The quick-fix dilemma
Beyond mind control and cost concerns, there are also concerns about people relying too heavily on the vaccines. Growing evidence suggests that addiction, or at least a person's predisposition to becoming addicted, has a strong genetic component . Scientists hope that the new vaccines will prevent someone already predisposed to becoming addicted from getting hooked on drugs by blocking their pleasurable effects. But vaccines are only a partial solution, as many psychosocial factors, beyond genetics, contribute to addiction.
Glass says that if the vaccines were to replace all other forms of treatment, people might relapse or attempt to overcome the vaccines with higher doses of drugs once their unresolved psychological and social issues became too much to manage.
There's also concern that using vaccines to prevent addiction is another sign of society's growing dependence on biochemical solutions to behavioral problems—there are different pills to make you thinner, happier and more at ease in social situations, and now there's a shot that will help you just say "no" to drugs. "We like to look for quick fixes and silver bullets when addiction is a huge social problem," says Glass. "Is it appropriate to vaccinate children for things that are basically social choices that they make?"

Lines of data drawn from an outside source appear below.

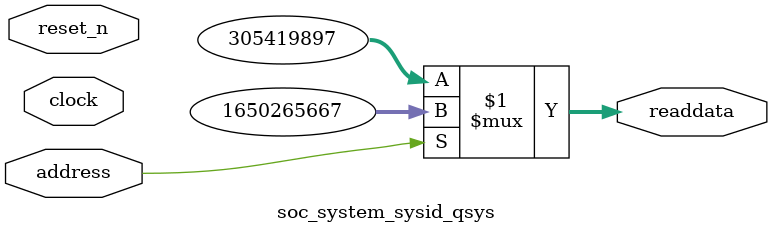
<source format=v>



// synthesis translate_off
`timescale 1ns / 1ps
// synthesis translate_on

// turn off superfluous verilog processor warnings 
// altera message_level Level1 
// altera message_off 10034 10035 10036 10037 10230 10240 10030 

module soc_system_sysid_qsys (
               // inputs:
                address,
                clock,
                reset_n,

               // outputs:
                readdata
             )
;

  output  [ 31: 0] readdata;
  input            address;
  input            clock;
  input            reset_n;

  wire    [ 31: 0] readdata;
  //control_slave, which is an e_avalon_slave
  assign readdata = address ? 1650265667 : 305419897;

endmodule



</source>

Anderson points out that a policy of giving children drugs to prevent them from taking other drugs does them a great disservice. Instead of teaching children how to evaluate all the evidence and make informed decisions, such a policy teaches them that individual decisions have no place in a society where the government determines what is good and what is bad. "Giving them real information about drug use would prove far more effective in the long run," says Anderson, "than supplanting the freedom of thought to make individual decisions regarding one's own mind and body with a government-mandated syringe."
Hall also has doubts about the efficacy, safety and cost of a program of childhood vaccinations against addiction. "The public has not been given an opportunity to consider the pros and cons of the measure and of competing, less coercive ways to achieve the reasonable goal of preventing various forms of drug addiction," he says. "Drug vaccines are most likely to make only a modest contribution to our efforts to improve addiction treatment."
Based on these doubts, Hall says it would be unlikely for any informed government to institute a program to vaccinate children against addiction. But this doesn't preclude the use of vaccines as part of an overall treatment plan.
These vaccines will eventually be available for therapeutic use and parents might request them for their children. But Hall stresses that they shouldn't be used in this preventative manner in adolescents until they have been used extensively in dependent adults.
Vocci agrees that researchers should first use the vaccine in dependent adults as a therapeutic measure to help them quit. If this is successful then it should be used as a protective measure in high-risk adults—people who are abusing a drug but don't meet the criteria for dependence. Only after evidence was gathered from these two populations would Vocci consider recommending that the vaccines be used in adolescents and children.
"Any kind of public health measure should have an evidence-base for the recommendation," Vocci says. "We're a long way off from gathering the evidence that one would need to make a recommendation that a program of childhood vaccination could be done."